"Not really, I just know that I don't wanna be a federal agent." I admit. He doesn't seem surprised or mad by my confession, he just smiles and brings his hand to my head, playing with the locks of my hair spread on the pillow.

"You can be whatever you desire and I'll be proud of you in any case." I smile at him, taking his hand and holding it against my cheek. That's exactly what every daughter wants to hear. I'll eventually figure out what it is that I want to be, but right now it's not exactly my priority.

"Thanks dad!" I kiss his hand and smile.

"There's also something else..." he sighs, trying to find the right words to explain the problem to me.

"What?"

"Your biological mother is insisting on wanting to see you... is it something you would feel like doing?" I hadn't thought about it, at all. Or better, her. It must be difficult for her as much as it is for me. She's lost a daughter she's raised, one that looks exactly like me and it will definitely be hard to look at me without seeing Elle in me.

"Yeah, I think I can make it." I nod my head and tell him. For my whole life I've wanted to meet her and now it's about to happen. If there's another thing these months have taught me is that even if she's my mother and gave birth to me, she's still a stranger. She's not Annalise, or Aaron. These are the people that raised me and to who I'll be forever thankful for.

"I'll call her tomorrow to tell her then." He lowers down to leave a kiss on my forehead, before wishing me a goodnight and leaving.

HARRY

I still couldn't believe what had happened last night. My intention wasn't the one to make Scarlett panic but I had felt incredibly jealous in seeing her out with Spencer when she had clearly told me that there wasn't space for anyone else in her life at the moment. I had been an asshole, there's no doubt in it, but maybe my father is right and I should just go on with my life and trying to forget her once and for all. I wanted to go after her but Spencer had told me that I would've ended up make things worse and from the look on her face she already looked quite scared. I really didn't want to make it worse. I had waited patiently to see both of them come back inside but they didn't and it ended up ruining my night for good.

There's only one thing I can do now, I need to put my life back in track. I can't spend it crying behind her and I'm not going back to Cielo either. I stopped jogging a long time ago but, right now, it seems the perfect occasion to start all over again. Once I've finished my breakfast and put on my tracksuit, I leave my house, heaving toward the small park not so far away.

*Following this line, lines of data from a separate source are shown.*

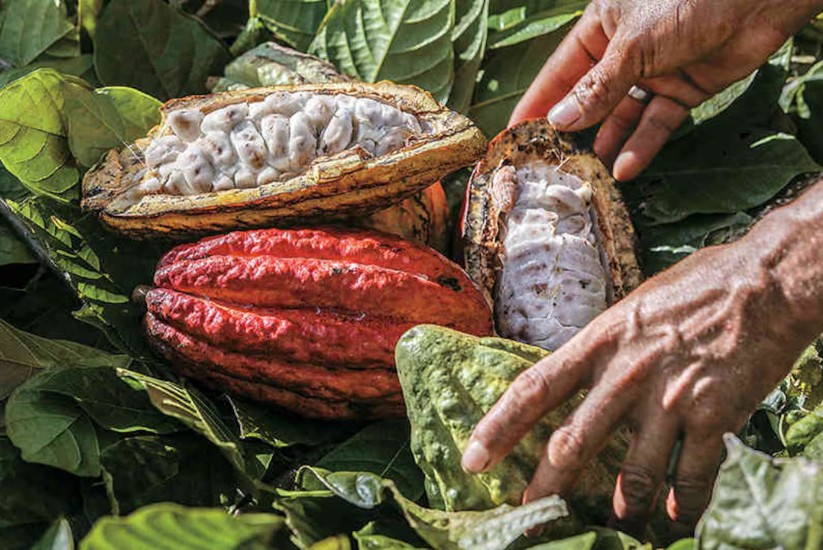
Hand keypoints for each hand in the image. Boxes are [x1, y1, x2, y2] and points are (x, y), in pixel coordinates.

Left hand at [461, 181, 822, 535]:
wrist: (766, 282)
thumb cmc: (697, 286)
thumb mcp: (632, 306)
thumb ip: (604, 346)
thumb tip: (579, 376)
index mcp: (599, 340)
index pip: (535, 388)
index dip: (499, 426)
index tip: (474, 457)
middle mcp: (626, 373)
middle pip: (572, 444)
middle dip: (546, 487)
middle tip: (529, 513)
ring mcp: (669, 398)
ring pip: (630, 475)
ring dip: (620, 509)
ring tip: (614, 526)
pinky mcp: (714, 417)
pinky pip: (689, 479)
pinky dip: (680, 507)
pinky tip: (673, 520)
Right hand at [510, 0, 821, 180]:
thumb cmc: (687, 1)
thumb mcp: (633, 44)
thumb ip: (597, 87)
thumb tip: (559, 122)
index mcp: (600, 27)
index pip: (559, 72)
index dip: (537, 103)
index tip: (515, 135)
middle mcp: (623, 51)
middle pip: (589, 98)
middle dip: (572, 131)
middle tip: (550, 165)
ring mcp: (654, 72)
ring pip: (622, 116)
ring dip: (606, 143)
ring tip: (587, 175)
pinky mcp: (683, 90)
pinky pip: (655, 123)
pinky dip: (642, 145)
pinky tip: (624, 168)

The weather today is very nice, the sun is out and it makes my activity way more enjoyable. Thankfully, I'm not in a bad shape, so keeping the rhythm of my running steady is not so difficult as I had thought at first. After a couple of rounds around the park I slow down at a certain point when I recognize the familiar face of yesterday. She's sat on a bench, with her legs crossed and she's reading a book. Her blonde hair are up in a ponytail and she's eating an apple. I didn't want to stop at first, until I read the title of the book she's reading.

"The bad seed..." I observe out loud, once I'm near enough to her. She immediately raises her eyes and recognizes me.

"Oh, hi..." she tells me. "Have you read it?" She asks me, showing me once again the cover of the book between her hands.

"No..." I quickly shake my head. "My ex girlfriend has." And here she is again. Even when I stop talking to another girl she's always the only reason. It's not hard to me to understand the exact reason on why I decided to stop, and it's because this girl reminds me of her. The way she talks, the way she moves... even the way she dresses. I keep looking for a bit of her in every woman I come in contact with.